> **INPUT DATA**
[Start of Attachment]
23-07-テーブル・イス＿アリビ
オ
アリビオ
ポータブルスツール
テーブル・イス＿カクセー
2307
[End of Attachment]
> **WRITTEN TASK**
Show the data once more, exactly as it was written.

> **RESPONSE TO THE TASK**
23-07-テーブル・イス＿アリビ
オ
アリビオ
ポータブルスツール
テーブル・イス＿カクセー
2307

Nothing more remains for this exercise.